En pays étranger

Témoignage en forme d’essai sur l’expérience homosexuelle, le dernier livre de William Marx ne se préoccupe pas de construire une théorie.


William Marx, Un savoir gai. Minuit, 176 p., 15 €


Lire Un savoir gai réclame donc de ne pas y traquer une doctrine. William Marx y affirme d’ailleurs sa « répugnance à fixer des conduites, dessiner des cadres, construire des théories ». Écoutons-le s’adressant à lui-même pour dire une existence façonnée par le désir de ceux de son sexe. Des passages autobiographiques s’entrelacent de la sorte à des analyses esthétiques et sociales, formant une écriture de l’aller-retour, tantôt narrative tantôt réflexive.
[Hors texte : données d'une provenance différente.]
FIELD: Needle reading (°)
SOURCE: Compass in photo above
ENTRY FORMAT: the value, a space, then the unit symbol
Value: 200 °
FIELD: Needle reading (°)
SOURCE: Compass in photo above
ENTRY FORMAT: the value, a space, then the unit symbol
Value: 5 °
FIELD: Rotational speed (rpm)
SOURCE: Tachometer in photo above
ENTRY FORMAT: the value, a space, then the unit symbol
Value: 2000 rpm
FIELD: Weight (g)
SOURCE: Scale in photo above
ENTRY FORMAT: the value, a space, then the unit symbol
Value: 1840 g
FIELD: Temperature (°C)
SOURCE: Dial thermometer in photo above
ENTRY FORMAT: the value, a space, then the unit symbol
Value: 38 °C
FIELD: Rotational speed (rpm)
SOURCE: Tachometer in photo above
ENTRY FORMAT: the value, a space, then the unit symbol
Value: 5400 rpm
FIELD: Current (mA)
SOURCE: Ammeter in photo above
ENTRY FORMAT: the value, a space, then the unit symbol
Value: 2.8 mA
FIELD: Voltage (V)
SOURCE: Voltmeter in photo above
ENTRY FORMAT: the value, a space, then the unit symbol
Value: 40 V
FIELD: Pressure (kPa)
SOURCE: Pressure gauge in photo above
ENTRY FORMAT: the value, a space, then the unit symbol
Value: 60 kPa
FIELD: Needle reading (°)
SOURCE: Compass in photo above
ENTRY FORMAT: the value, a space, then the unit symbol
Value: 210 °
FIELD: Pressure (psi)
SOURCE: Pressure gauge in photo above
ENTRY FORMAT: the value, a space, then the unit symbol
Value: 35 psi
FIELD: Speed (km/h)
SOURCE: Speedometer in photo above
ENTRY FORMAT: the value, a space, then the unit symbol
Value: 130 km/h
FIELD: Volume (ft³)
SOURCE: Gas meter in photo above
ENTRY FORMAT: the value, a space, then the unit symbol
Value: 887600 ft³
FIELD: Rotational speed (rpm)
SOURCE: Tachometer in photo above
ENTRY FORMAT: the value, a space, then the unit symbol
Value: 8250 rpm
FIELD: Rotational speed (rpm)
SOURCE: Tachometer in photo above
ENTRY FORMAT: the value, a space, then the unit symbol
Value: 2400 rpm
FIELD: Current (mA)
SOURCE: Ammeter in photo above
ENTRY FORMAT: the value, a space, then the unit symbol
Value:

Devant beaucoup à Barthes, elle se distribue en une typologie par ordre alphabétique, allant de « Désastre » à « Taille ». Ainsi, la belle partie intitulée « Refuges » célèbre la force émancipatrice des humanités classiques pour un adolescent homosexuel : « Quand Homère, Pindare, Sophocle, Platon, Virgile, Pétrone, Martial, Apulée montent à la barre pour te défendre, tu n’as plus rien à craindre : te voici paré pour la vie. » Hommage à la littérature et à l’art comme solutions à l’ostracisme, l’ouvrage émeut.

William Marx, Un savoir gai

William Marx © Alexandre Gefen

Ici, pas d’entreprise raisonnée de définition d’une psyché ou d’une culture gaie mais plutôt un enseignement : l’expérience de l’homosexualité produit un regard en biais sur la société, celle-ci étant régie par des codes hétérosexuels. Cette appréhension du monde, c’est le « savoir gai ». Séduisante, la proposition soulève plusieurs difficultés. D’abord, le seul désir sexuel organise-t-il un corps social et un individu ? À voir. Sous cet angle, l’essentialisme guette moins qu’une propension à réduire l’identité à l’orientation sexuelle. Le propos n’aurait rien perdu à prendre en compte les dimensions sociale, ethnique, culturelle, etc. Autre point : se trouver en minorité suffit-il pour disposer d’un « savoir » spécifique ? À ce compte-là, toute minorité pourrait s’en prévaloir. Comme s’il s’attendait à cette remarque, William Marx remarque cependant : « La plupart des minorités sont déjà constituées en communautés », alors qu’« un gai naît dans une famille non gaie, parfois hostile à sa propre existence, et dont la haine se découvrira à lui brusquement – ou peu à peu. Le voici plongé en milieu étranger comme dans un cauchemar ». En « milieu étranger » ? L’auteur insiste : « Être gai, c’est vivre par principe dans un monde qui t’est étranger. »

William Marx, Un savoir gai

Une telle constance du propos éclaire le projet formel de l’auteur. Récit subjectif mais non fictionnel, essai se passant de théorie, Un savoir gai est en réalité un récit de voyage. Et le narrateur homosexuel chemine clandestinement à travers ce pays où il ne se reconnaît pas. Nommons-le l’Hétérosexualistan. Comme souvent dans un récit de voyage, le narrateur a la tentation de généraliser. Ce n’est pas là qu’il excelle : « Le monde hétérosexuel restreint ordinairement l’usage de la caresse à la fonction de préliminaire avant pénétration. » Et pourtant, quoi que l’on pense de certaines conclusions, la relation de ce périple peut se révéler profitable. Ne serait-ce que par la sincérité et l’élégance avec lesquelles le voyageur a relaté ses joies et ses souffrances pour mieux se connaître.